PROBLEM TO SOLVE –
Would you write out, exactly as they stand, all lines from the one containing "Drehrohrofen verbessert?" through the end of the listing below, and only those?

AVAILABLE DATA –

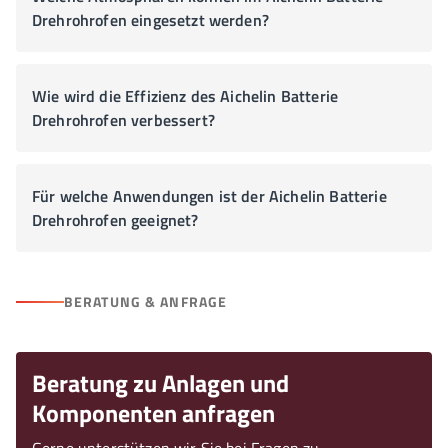
Drehrohrofen eingesetzt werden?
Wie wird die Effizienz des Aichelin Batterie
Drehrohrofen verbessert?
Für welche Anwendungen ist der Aichelin Batterie
Drehrohrofen geeignet?
BERATUNG & ANFRAGE
Beratung zu Anlagen und
Komponenten anfragen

OUTPUT OF THE EXERCISE –
Drehrohrofen verbessert?
Für welche Anwendungen ist der Aichelin Batterie
Drehrohrofen geeignet?
BERATUNG & ANFRAGE
Beratung zu Anlagen und
Komponenten anfragen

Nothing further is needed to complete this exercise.